Despite pledging support for climate action, it’s possible one of Australia’s big four banks is coming to the financial rescue of pollution giant AGL, writes David Ritter.
A REAL-TIME “whodunnit?” is playing out across the Australian banking industry. At least one of Australia’s big four banks is considering loaning $800 million to the nation’s worst domestic climate polluter, AGL. The question is, who is involved? And why?
Trust is the foundation the banking industry is built on and Australia’s big banks are still recovering from the reputational hammering administered by the 2019 Banking Royal Commission.
In this season of Annual General Meetings for Australia’s big four banks, climate change has emerged as an acute test of business integrity. Yesterday, Westpac was the first to experience irate shareholder interrogation.
ANZ, NAB, CommBank and Westpac have all pledged their support for the Paris Climate Agreement – now supplemented by the Glasgow Climate Pact – but for banking reputations to improve, actions must match words. For despite their lofty climate commitments, recent Greenpeace analysis has shown that the big four banks have climate policies that are flimsy at best, with significant loopholes for fossil fuel lending.

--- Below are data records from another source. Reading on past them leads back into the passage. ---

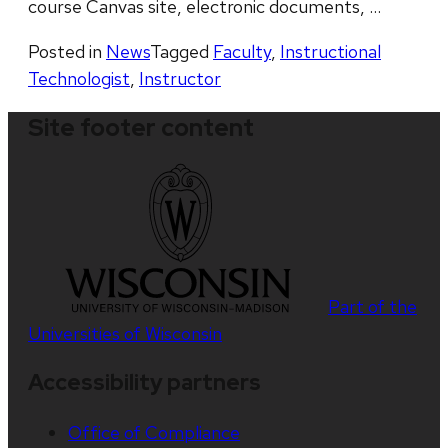
course Canvas site, electronic documents, …
Posted in
News
Tagged
Faculty
,
Instructional
Technologist
,
Instructor
Site footer content
Part of the
Universities of Wisconsin
Accessibility partners
Office of Compliance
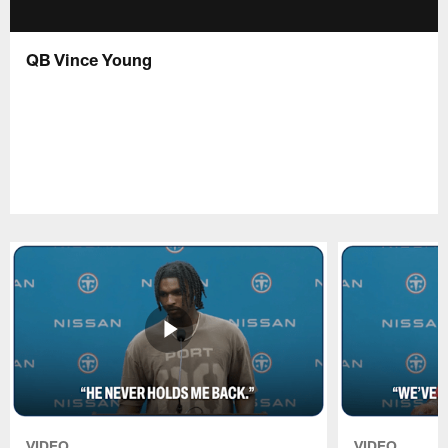
QB Vince Young
VIDEO
VIDEO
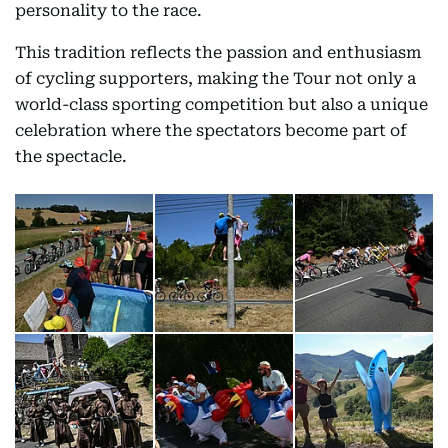
personality to the race.
This tradition reflects the passion and enthusiasm
of cycling supporters, making the Tour not only a
world-class sporting competition but also a unique
celebration where the spectators become part of
the spectacle.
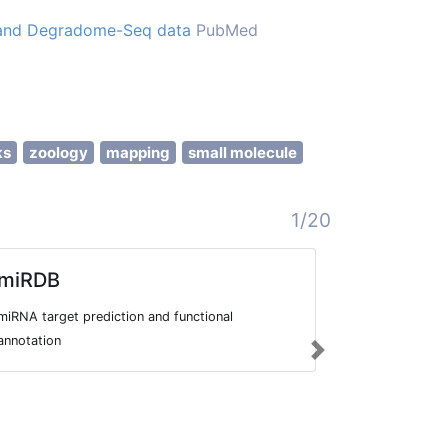
q and Degradome-Seq data
PubMed
ks
zoology
mapping
small molecule
1/20
miRDB
RMBase
miRNA target prediction and functional
Database to 
annotation
sequencing d
Next
transcription
as their rela
events, disea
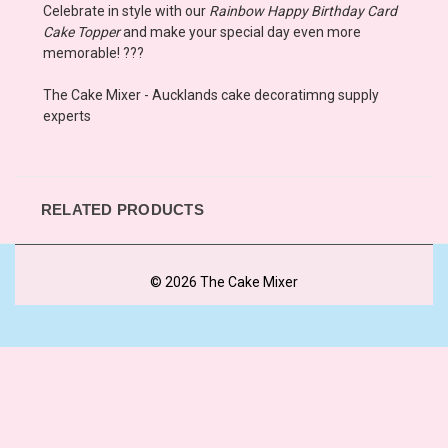
Celebrate in style with our
Rainbow Happy Birthday Card
Cake Topper
and make your special day even more
memorable! ???
The Cake Mixer - Aucklands cake decoratimng supply
experts
RELATED PRODUCTS
© 2026 The Cake Mixer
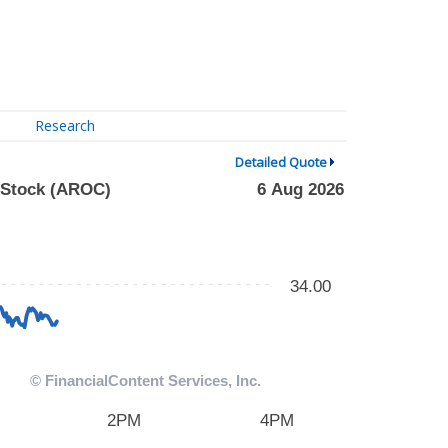
Research
Detailed Quote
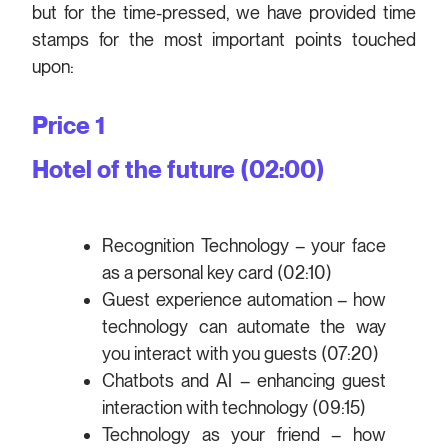
but for the time-pressed, we have provided time
stamps for the most important points touched
upon:
Price 1
Hotel of the future (02:00)
Recognition Technology – your face
as a personal key card (02:10)
Guest experience automation – how
technology can automate the way
you interact with you guests (07:20)
Chatbots and AI – enhancing guest
interaction with technology (09:15)
Technology as your friend – how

The International Energy Agency has laid out a pathway for the world to have some chance of keeping global temperature rise to less than 1.5 degrees which contains a range of clear milestones. These include no new gas, coal or oil extraction projects from this year and in the developed world, closing all coal-burning power stations by 2030.
From this, the fundamental trust question for Australia’s banks on climate becomes: will they conduct their business operations in a manner that is consistent with their stated pledges? Or fall back on the climate loopholes and caveats in their lending policies? In this respect, AGL offers a crucial test of credibility and integrity.
AGL is currently planning to burn and mine coal until 2048, which by any stretch of the imagination is wildly inconsistent with what is necessary for the world to have a chance of achieving the Paris climate goals.
Rather than pursuing a forward-thinking business strategy, the AGL Board – which has admitted to having failed to stay ahead of industry trends and overseen massive shareholder losses – is pursuing a demerger strategy. Under the demerger, AGL Energy would become Accel Energy Limited and then Accel Energy would demerge a new entity, AGL Australia Limited, which would retain the AGL brand.
So, the dirty, polluting, ageing, environmentally-poisonous, coal-burning power stations would go to Accel Energy, while the more forward-looking assets would go to AGL Australia. The banks come in because Accel Energy (or “Crapco” as I’ve heard it nicknamed) would require $800 million of initial borrowing to ensure business viability.
No bank can credibly claim to support the Paris Climate Agreement and loan $800 million to a demerged coal mining and burning company that plans to continue its toxic ways for almost three more decades. There isn’t a loophole in the world big enough to slip that one through.
AGL is best known as an electricity generator (more than 80 per cent of which comes from burning coal) but what is less remembered is that the company also mines coal for use in its Loy Yang A Power Station.
So the question for the big four banks is pretty clear: can we trust your word or not?
Memo to NAB’s Ross McEwan, ANZ’s Shayne Elliott, CommBank’s Matt Comyn and Westpac’s Peter King — if you plan to loan money to AGL’s climate-toxic demerged entity Accel Energy, enabling it to keep on belching out coal pollution until the late 2040s, then you are showing a distinct lack of trustworthiness. In fact, you are showing blatant disregard for the safety of future generations — including our kids who are alive, right now.
Every major financial institution that is serious about its commercial reputation and social licence to operate needs to plan for exiting all exposure to coal, oil and gas – the number one drivers of the climate emergency – as quickly as possible, while shaping new business around the imperative to rapidly shift finance to renewable energy and other climate solutions.
According to its website, NAB is the number one arranger of renewable energy project finance in Australia. If it is still funding dirty, polluting entities like AGL though, this commitment falls flat.
In yesterday’s Westpac AGM, Board Chair John McFarlane refused to comment on specific projects or businesses, but has been reported as saying it would be an “easy decision for this board and this bank to cease all fossil fuel exposures and put this issue out of the way”.
If it would be an easy decision to make, then there is no reason for Westpac and Australia’s other big banks to simply keep their words and get on with it.